- _What to produce_
Find and copy every line in the records that includes the string "female".

(Records from a data collection)
▬▬▬▬▬▬▬▬▬▬

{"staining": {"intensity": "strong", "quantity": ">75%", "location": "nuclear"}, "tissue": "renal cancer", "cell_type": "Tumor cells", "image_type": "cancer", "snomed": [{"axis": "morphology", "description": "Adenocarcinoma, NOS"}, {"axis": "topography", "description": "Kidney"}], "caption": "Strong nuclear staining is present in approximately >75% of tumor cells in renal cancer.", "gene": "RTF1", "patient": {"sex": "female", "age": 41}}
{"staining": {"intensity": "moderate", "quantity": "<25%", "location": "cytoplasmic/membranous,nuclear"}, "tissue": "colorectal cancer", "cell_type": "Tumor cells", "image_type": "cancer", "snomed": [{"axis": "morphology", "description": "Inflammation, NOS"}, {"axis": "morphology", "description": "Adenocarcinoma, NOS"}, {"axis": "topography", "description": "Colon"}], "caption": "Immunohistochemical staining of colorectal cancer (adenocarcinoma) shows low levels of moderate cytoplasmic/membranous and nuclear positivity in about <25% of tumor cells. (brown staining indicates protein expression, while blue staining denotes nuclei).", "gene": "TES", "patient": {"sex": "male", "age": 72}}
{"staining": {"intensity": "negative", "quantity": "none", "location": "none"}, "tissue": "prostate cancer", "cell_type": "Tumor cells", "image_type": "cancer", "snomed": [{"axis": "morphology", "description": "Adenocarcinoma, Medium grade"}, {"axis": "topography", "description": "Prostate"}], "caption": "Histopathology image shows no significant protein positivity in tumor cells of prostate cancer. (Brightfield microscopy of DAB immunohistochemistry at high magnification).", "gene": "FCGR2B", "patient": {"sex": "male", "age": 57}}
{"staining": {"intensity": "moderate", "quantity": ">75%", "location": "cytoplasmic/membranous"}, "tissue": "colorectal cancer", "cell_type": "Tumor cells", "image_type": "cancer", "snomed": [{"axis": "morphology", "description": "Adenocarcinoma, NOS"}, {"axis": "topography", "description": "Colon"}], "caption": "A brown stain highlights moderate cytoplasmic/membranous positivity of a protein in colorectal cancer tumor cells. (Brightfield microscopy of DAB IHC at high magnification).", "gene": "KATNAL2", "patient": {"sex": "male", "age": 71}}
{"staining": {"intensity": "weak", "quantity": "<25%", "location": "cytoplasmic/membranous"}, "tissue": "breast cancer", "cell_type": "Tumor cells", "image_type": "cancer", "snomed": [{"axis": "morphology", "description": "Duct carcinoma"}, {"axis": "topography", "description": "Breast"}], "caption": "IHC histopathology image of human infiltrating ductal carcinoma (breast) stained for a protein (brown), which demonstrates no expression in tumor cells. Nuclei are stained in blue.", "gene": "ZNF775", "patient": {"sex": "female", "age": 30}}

▬▬▬▬▬▬▬▬▬▬

- _Answer box_
{"staining": {"intensity": "strong", "quantity": ">75%", "location": "nuclear"}, "tissue": "renal cancer", "cell_type": "Tumor cells", "image_type": "cancer", "snomed": [{"axis": "morphology", "description": "Adenocarcinoma, NOS"}, {"axis": "topography", "description": "Kidney"}], "caption": "Strong nuclear staining is present in approximately >75% of tumor cells in renal cancer.", "gene": "RTF1", "patient": {"sex": "female", "age": 41}}
{"staining": {"intensity": "weak", "quantity": "<25%", "location": "cytoplasmic/membranous"}, "tissue": "breast cancer", "cell_type": "Tumor cells", "image_type": "cancer", "snomed": [{"axis": "morphology", "description": "Duct carcinoma"}, {"axis": "topography", "description": "Breast"}], "caption": "IHC histopathology image of human infiltrating ductal carcinoma (breast) stained for a protein (brown), which demonstrates no expression in tumor cells. Nuclei are stained in blue.", "gene": "ZNF775", "patient": {"sex": "female", "age": 30}}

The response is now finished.